● **Document section**:
- - - - - - -

Developers with an eye toward maintainability often expend a lot of effort commenting their code and keeping comments up-to-date. For instance, comments may address why methods are called in a specific order, how code deals with a difficult bug, or how a piece of code interacts with other pieces of a system further in the process.
Out of necessity, code comments are usually focused on how and why code works at that particular moment in a code base. In other words, when developers see a comment, they expect it to describe how the code currently works.
As an inline form of documentation, it makes sense that comments address what's currently happening. Well-considered comments can, after all, help a developer navigate a complex system of code.
Describing the current structure, organization or reasoning of code only tells half the story, however.
What comments typically leave out is all the paths not taken — methods tried and discarded, performance issues or bottlenecks encountered, libraries or third party services used and removed, and code written but ultimately not used.
These paths not taken often contain valuable information that can help future developers understand why certain decisions were made and avoid heading down dead-ends or ending up with a lackluster solution.
At this point, some developers might ask whether that's the whole idea behind version control: to keep a record of what transpired. Version control systems don't usually tell the whole story either, though.
For developers that use version control as a repository for all code — whether published or not — version control certainly can move the needle toward maintaining a transparent record of developer activity.
But many developers don't use version control in this manner, choosing instead to simply use it to instead keep a record of only code that's made it beyond the "just trying it" stage.
Additionally, at some point, even when developers use version control to keep a complete record, the history of the project will likely become overwhelming, reducing the chances that developers glean useful information from it.
With most projects, there's a gap between the story that both comments and version control tell and the effort that developers actually expend. So, for many projects, it's worth considering whether there's enough value in that difference to capture historical information that may provide insight into a project.
What would such a system document? While there are an infinite number of reasons that code, system designs or ideas might not make it into production, here are some of the various findings that historical, retrospective documentation might record:
Developers often spend an enormous amount of time investigating how they would implement certain features before actually implementing them, but those findings are often discarded once a choice is made to move forward with a particular implementation.
For example, developers may compare the ease with which various programming languages can tackle the problems at hand, the availability of open source implementations to solve particular problems in that programming language's ecosystem, or cloud services that are available from various providers.
Why developers choose certain languages, libraries or services over others is important information that can benefit future developers working on a project.

- - - - - - -

● **Stated goal**:
Carry the article on recording the paths not taken in software development forward from its final sentence.

● **Data provided**:
- - - - - - -

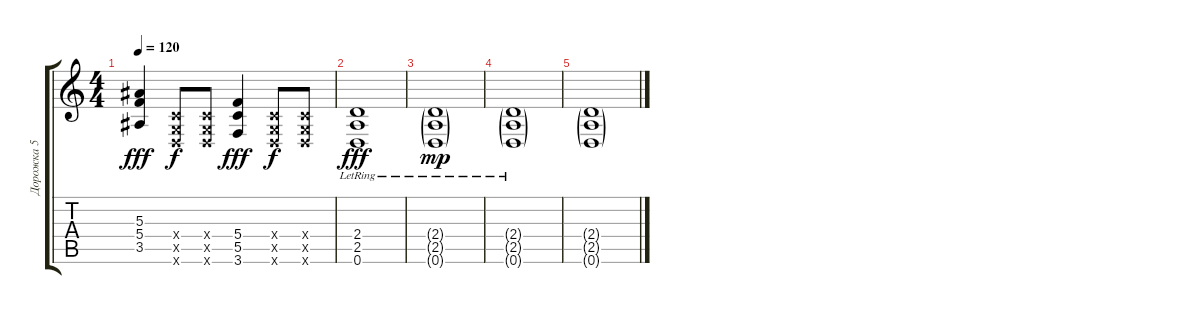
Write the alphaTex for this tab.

- - - - - - -

● **Response**:
Without it, those developers may not know that certain decisions were made, for instance, because a certain language had better libraries dedicated to solving particular problems, or that a database was designed a certain way because that implementation would produce cost savings based on how a particular cloud provider billed for certain database services.
Well-known programming problems such as sorts and searches offer known academic measurements of efficiency, but the reality of programming is that real-world efficiency of an application isn't nearly so predictable.
Utilizing appropriate data structures to good effect can have a large impact on efficiency, but overall performance typically depends on a wide range of factors — often, including external factors — that may not be known in advance.
As a result, there are often numerous ways to implement a given software feature. And, if that feature is critical to the overall performance of an application, it may be necessary to test various methods of implementing it.
Developers often tend toward selecting code that's encapsulated, extensible and "future proof" because it helps keep the level of maintainability of an application high. However, sometimes this type of code isn't the most performant — for instance, because it relies on web browser features that are slow or requires too much processing power for mobile devices.
Any concrete implementation of a particular feature usually has tradeoffs in comparison to other possible implementations, and the reasoning behind choosing one implementation over another is often valuable information that's excluded from comments and source history.
Information about how and why code is restructured is often lost in the low fidelity of comments and information overload of source control history. The motivations behind changing a system often get lost in the overwhelming amount of details that change due to the restructuring. For example, infrastructure may be removed or added or new services introduced.
Restructuring of code usually happens for a reason, for instance due to a current system not being extensible enough to accommodate for emerging business requirements, or to improve security, or to increase performance or efficiency. The reasons behind this restructuring can be lost in the activity of the restructuring itself, but that information may be valuable to future developers who work on a project.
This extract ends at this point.